» **WHAT IS REQUIRED**: Copy the listing below in full, exactly as given.

» **DATA FOR THE TASK**:
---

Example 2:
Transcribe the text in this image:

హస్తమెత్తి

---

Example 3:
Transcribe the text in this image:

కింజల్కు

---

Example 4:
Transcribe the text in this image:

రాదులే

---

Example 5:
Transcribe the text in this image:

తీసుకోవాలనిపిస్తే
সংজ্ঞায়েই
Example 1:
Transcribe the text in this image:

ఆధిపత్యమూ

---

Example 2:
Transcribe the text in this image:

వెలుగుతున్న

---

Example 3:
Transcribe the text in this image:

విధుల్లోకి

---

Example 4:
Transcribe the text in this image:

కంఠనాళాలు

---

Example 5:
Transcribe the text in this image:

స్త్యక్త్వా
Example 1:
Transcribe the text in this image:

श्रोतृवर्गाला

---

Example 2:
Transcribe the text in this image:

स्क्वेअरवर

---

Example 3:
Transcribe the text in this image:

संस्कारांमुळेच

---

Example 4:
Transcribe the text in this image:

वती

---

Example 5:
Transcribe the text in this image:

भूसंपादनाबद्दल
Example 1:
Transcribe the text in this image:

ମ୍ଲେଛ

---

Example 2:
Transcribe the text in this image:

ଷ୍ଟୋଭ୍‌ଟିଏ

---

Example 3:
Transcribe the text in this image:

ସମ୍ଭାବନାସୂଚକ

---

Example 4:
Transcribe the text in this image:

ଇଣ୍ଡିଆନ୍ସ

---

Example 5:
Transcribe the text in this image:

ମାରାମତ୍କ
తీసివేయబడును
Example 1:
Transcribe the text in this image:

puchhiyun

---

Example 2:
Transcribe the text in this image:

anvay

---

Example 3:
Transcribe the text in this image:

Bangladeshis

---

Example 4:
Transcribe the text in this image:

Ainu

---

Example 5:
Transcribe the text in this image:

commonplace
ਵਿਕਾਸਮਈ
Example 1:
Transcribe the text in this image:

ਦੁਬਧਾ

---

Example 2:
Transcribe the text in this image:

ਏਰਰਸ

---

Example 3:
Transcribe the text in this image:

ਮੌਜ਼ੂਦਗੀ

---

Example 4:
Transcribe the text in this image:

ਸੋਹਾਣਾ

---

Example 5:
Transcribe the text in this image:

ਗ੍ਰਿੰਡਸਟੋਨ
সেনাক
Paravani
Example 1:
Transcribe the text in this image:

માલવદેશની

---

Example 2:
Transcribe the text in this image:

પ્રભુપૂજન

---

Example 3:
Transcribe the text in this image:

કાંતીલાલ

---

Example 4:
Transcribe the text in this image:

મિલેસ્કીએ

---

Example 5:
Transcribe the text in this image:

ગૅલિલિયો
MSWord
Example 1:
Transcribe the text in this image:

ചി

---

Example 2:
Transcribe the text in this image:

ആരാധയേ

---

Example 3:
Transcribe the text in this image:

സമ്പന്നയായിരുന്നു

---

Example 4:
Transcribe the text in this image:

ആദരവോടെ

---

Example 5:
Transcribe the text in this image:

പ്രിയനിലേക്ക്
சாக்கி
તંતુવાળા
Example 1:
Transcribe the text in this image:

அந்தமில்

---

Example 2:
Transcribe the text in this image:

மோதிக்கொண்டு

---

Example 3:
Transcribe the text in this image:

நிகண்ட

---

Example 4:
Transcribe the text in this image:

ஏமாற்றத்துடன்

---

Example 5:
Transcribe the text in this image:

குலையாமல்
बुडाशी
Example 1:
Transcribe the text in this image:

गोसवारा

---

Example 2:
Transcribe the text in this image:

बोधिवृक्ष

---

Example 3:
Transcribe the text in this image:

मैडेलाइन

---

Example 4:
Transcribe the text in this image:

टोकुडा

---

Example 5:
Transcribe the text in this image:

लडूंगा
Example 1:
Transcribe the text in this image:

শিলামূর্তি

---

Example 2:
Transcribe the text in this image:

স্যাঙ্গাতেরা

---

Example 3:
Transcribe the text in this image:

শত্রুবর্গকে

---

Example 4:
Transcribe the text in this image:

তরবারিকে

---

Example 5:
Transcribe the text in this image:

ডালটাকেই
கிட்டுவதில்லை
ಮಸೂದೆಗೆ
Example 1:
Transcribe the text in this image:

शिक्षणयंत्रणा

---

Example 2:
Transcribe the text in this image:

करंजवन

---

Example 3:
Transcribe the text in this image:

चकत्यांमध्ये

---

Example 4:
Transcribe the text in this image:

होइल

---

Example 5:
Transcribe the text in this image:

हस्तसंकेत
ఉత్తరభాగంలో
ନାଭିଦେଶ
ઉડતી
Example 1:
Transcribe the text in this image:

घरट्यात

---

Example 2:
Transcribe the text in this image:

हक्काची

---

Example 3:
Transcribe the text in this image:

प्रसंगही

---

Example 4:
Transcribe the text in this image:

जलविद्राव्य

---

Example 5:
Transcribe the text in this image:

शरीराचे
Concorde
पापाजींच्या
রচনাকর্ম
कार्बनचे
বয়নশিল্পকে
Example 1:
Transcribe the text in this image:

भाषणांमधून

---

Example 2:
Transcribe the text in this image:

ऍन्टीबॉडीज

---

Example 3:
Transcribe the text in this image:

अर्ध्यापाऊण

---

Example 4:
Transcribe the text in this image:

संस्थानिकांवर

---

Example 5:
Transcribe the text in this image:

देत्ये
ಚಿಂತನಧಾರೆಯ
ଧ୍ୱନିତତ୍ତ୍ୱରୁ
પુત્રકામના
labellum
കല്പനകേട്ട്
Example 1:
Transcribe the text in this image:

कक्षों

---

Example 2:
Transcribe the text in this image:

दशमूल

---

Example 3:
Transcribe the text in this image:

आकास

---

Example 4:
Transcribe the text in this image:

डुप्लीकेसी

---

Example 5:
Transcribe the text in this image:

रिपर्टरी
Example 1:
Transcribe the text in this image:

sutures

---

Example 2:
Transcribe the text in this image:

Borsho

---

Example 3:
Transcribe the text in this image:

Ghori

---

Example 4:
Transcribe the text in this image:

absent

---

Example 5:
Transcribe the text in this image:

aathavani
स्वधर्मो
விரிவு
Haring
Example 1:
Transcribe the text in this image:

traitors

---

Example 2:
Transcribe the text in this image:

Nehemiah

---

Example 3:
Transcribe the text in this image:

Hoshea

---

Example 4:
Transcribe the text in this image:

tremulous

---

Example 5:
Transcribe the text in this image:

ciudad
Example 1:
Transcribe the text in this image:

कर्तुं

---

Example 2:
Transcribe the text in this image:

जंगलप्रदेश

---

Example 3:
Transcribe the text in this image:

» **ANSWER BELOW**:
---

Example 2:
Transcribe the text in this image:

హస్తమెత్తి

---

Example 3:
Transcribe the text in this image:

కింజల్కు

---

Example 4:
Transcribe the text in this image:

రాదులే

---

Example 5:
Transcribe the text in this image:

తీసుకోవాలనిపిస్తే
সংজ্ঞায়েই
Example 1:
Transcribe the text in this image:

ఆధిపత్యమూ

---

Example 2:
Transcribe the text in this image:

వెలుగుతున్న

---

Example 3:
Transcribe the text in this image:

విధుల్లోకి

---

Example 4:
Transcribe the text in this image:

కంఠనాళాలు

---

Example 5:
Transcribe the text in this image:

స్త్యక్త్వా
Example 1:
Transcribe the text in this image:

श्रोतृवर्गाला

---

Example 2:
Transcribe the text in this image:

स्क्वेअरवर

---

Example 3:
Transcribe the text in this image:

संस्कारांमुळेच

---

Example 4:
Transcribe the text in this image:

वती

---

Example 5:
Transcribe the text in this image:

भूसंपादनाबद्दल
Example 1:
Transcribe the text in this image:

ମ୍ଲେଛ

---

Example 2:
Transcribe the text in this image:

ଷ୍ଟୋଭ୍‌ଟିଏ

---

Example 3:
Transcribe the text in this image:

ସମ୍ଭାବନାସୂଚକ

---

Example 4:
Transcribe the text in this image:

ଇଣ୍ଡିଆନ୍ସ

---

Example 5:
Transcribe the text in this image:

ମାରାମତ୍କ
తీసివేయబడును
Example 1:
Transcribe the text in this image:

puchhiyun

---

Example 2:
Transcribe the text in this image:

anvay

---

Example 3:
Transcribe the text in this image:

Bangladeshis

---

Example 4:
Transcribe the text in this image:

Ainu

---

Example 5:
Transcribe the text in this image:

commonplace
ਵਿਕਾਸਮਈ
Example 1:
Transcribe the text in this image:

ਦੁਬਧਾ

---

Example 2:
Transcribe the text in this image:

ਏਰਰਸ

---

Example 3:
Transcribe the text in this image:

ਮੌਜ਼ੂਦਗੀ

---

Example 4:
Transcribe the text in this image:

ਸੋਹਾਣਾ

---

Example 5:
Transcribe the text in this image:

ਗ੍ਰਿੰਡਸਟੋਨ
সেনাক
Paravani
Example 1:
Transcribe the text in this image:

માલવદેશની

---

Example 2:
Transcribe the text in this image:

પ્રભુપૂજન

---

Example 3:
Transcribe the text in this image:

કાંતીલાલ

---

Example 4:
Transcribe the text in this image:

મિલેસ્કીએ

---

Example 5:
Transcribe the text in this image:

ગૅલિલિયો
MSWord
Example 1:
Transcribe the text in this image:

ചി

---

Example 2:
Transcribe the text in this image:

ആരാധയേ

---

Example 3:
Transcribe the text in this image:

സമ്പന്നയായിരുന്നു

---

Example 4:
Transcribe the text in this image:

ആദരവോടെ

---

Example 5:
Transcribe the text in this image:

പ്രിയനിലേക്ക്
சாக்கி
તંતુવાળા
Example 1:
Transcribe the text in this image:

அந்தமில்

---

Example 2:
Transcribe the text in this image:

மோதிக்கொண்டு

---

Example 3:
Transcribe the text in this image:

நிகண்ட

---

Example 4:
Transcribe the text in this image:

ஏமாற்றத்துடன்

---

Example 5:
Transcribe the text in this image:

குலையாமல்
बुडाशी
Example 1:
Transcribe the text in this image:

गोसवारा

---

Example 2:
Transcribe the text in this image:

बोधिवृक्ष

---

Example 3:
Transcribe the text in this image:

मैडेलाइन

---

Example 4:
Transcribe the text in this image:

टोकुडा

---

Example 5:
Transcribe the text in this image:

लडूंगा
Example 1:
Transcribe the text in this image:

শিলামূর্তি

---

Example 2:
Transcribe the text in this image:

স্যাঙ্গাতেরা

---

Example 3:
Transcribe the text in this image:

শত্রুবর্গকে

---

Example 4:
Transcribe the text in this image:

তরবারিকে

---

Example 5:
Transcribe the text in this image:

ডালটাকেই
கிட்டுவதில்லை
ಮಸೂದೆಗೆ
Example 1:
Transcribe the text in this image:

शिक्षणयंत्रणा

---

Example 2:
Transcribe the text in this image:

करंजवन

---

Example 3:
Transcribe the text in this image:

चकत्यांमध्ये

---

Example 4:
Transcribe the text in this image:

होइल

---

Example 5:
Transcribe the text in this image:

हस्तसंकेत
ఉత్తరభాగంలో
ନାଭିଦେଶ
ઉડતી
Example 1:
Transcribe the text in this image:

घरट्यात

---

Example 2:
Transcribe the text in this image:

हक्काची

---

Example 3:
Transcribe the text in this image:

प्रसंगही

---

Example 4:
Transcribe the text in this image:

जलविद्राव्य

---

Example 5:
Transcribe the text in this image:

शरीराचे
Concorde
पापाजींच्या
রচনাকর্ম
कार्बनचे
বয়নশিল্পকে
Example 1:
Transcribe the text in this image:

भाषणांमधून

---

Example 2:
Transcribe the text in this image:

ऍन्टीबॉडीज

---

Example 3:
Transcribe the text in this image:

अर्ध्यापाऊण

---

Example 4:
Transcribe the text in this image:

संस्थानिकांवर

---

Example 5:
Transcribe the text in this image:

देत्ये
ಚಿಂತನಧಾರೆಯ
ଧ୍ୱନିତତ୍ତ୍ୱରୁ
પુત્રકામના
labellum
കല്പനകേട്ട്
Example 1:
Transcribe the text in this image:

कक्षों

---

Example 2:
Transcribe the text in this image:

दशमूल

---

Example 3:
Transcribe the text in this image:

आकास

---

Example 4:
Transcribe the text in this image:

डुप्लीकेसी

---

Example 5:
Transcribe the text in this image:

रिपर्टरी
Example 1:
Transcribe the text in this image:

sutures

---

Example 2:
Transcribe the text in this image:

Borsho

---

Example 3:
Transcribe the text in this image:

Ghori

---

Example 4:
Transcribe the text in this image:

absent

---

Example 5:
Transcribe the text in this image:

aathavani
स्वधर्मो
விரிவு
Haring
Example 1:
Transcribe the text in this image:

traitors

---

Example 2:
Transcribe the text in this image:

Nehemiah

---

Example 3:
Transcribe the text in this image:

Hoshea

---

Example 4:
Transcribe the text in this image:

tremulous

---

Example 5:
Transcribe the text in this image:

ciudad
Example 1:
Transcribe the text in this image:

कर्तुं

---

Example 2:
Transcribe the text in this image:

जंगलप्रदेश

---

Example 3:
Transcribe the text in this image:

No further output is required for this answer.